Tracy K. Smith, United States Poet Laureate, to Give Emily Dickinson Lecture

United States Poet Laureate, Pulitzer Prize Winner, and National Book Award finalist Tracy K. Smith will offer a reading at Penn State as this year’s Emily Dickinson Lecturer. The reading will be held at the Nittany Lion Inn on Thursday, October 19, at 7:30 pm. This reading is free and open to the public.

U.S. Poet Laureate Tracy K. Smith (Photo credit: Rachel Eliza Griffiths)

Smith is the author of several collections of poems, including The Body’s Question (2003), Duende (2007), and Life on Mars (2011), which won the 2012 Pulitzer Prize for Poetry and was selected as a New York Times Notable Book. The collection draws on sources as disparate as Arthur C. Clarke and David Bowie, and is in part an elegiac tribute to her late father, an engineer who worked on the Hubble Telescope. Her memoir Ordinary Light (2015), in many ways an elegy for her mother, was a finalist for the 2015 National Book Award in Nonfiction and was selected as a Notable Book by the New York Times and Washington Post.

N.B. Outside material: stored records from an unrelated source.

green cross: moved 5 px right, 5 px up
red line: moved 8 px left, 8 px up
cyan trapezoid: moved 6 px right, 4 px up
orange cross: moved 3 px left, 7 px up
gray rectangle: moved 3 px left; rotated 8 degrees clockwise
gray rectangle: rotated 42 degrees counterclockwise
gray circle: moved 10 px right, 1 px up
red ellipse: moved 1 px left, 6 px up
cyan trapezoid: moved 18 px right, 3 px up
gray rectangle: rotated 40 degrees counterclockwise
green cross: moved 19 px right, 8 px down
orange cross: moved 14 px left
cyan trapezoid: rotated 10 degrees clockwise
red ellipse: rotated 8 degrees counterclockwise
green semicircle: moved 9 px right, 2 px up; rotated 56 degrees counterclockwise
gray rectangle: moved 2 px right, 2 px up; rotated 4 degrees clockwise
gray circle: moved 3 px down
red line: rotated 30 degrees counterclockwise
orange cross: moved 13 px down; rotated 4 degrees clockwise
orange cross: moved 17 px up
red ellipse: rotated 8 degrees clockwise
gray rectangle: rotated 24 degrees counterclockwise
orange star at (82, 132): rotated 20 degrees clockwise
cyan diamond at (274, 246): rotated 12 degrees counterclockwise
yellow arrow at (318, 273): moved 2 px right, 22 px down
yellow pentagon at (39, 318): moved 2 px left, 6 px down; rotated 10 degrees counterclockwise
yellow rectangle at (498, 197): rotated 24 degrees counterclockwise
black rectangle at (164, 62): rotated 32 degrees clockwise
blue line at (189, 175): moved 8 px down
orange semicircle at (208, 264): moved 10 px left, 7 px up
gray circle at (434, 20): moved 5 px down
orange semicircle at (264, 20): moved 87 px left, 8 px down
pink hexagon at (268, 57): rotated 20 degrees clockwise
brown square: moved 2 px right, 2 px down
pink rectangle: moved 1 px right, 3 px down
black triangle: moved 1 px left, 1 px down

Her poetry collection, Wade in the Water (forthcoming from Graywolf Press in April 2018), includes “found poems” constructed from archival letters that African American veterans sent to President Lincoln asking for pensions they were owed.

Of her collection Life on Mars, Joel Brouwer of the New York Times writes, “Smith shows herself to be a poet of extraordinary range and ambition. It’s not easy to be so convincing in both the grand gesture and the reverent contemplation. Life on Mars first sends us out into the magnificent chill of the imagination and then returns us to ourselves, both changed and consoled.”

Smith is the director of the Creative Writing Program at Princeton University. While Smith primarily writes poetry and memoir, she has recently served as librettist on two operas, one of which focuses on slavery “and how it shapes our sense of what is possible for moment to moment in our everyday lives,” Smith says.

The Emily Dickinson Lectureship in American Poetry is made possible through the generosity of Penn State Alumni George and Barbara Kelly. Additional support for the event comes from the Penn State Department of English.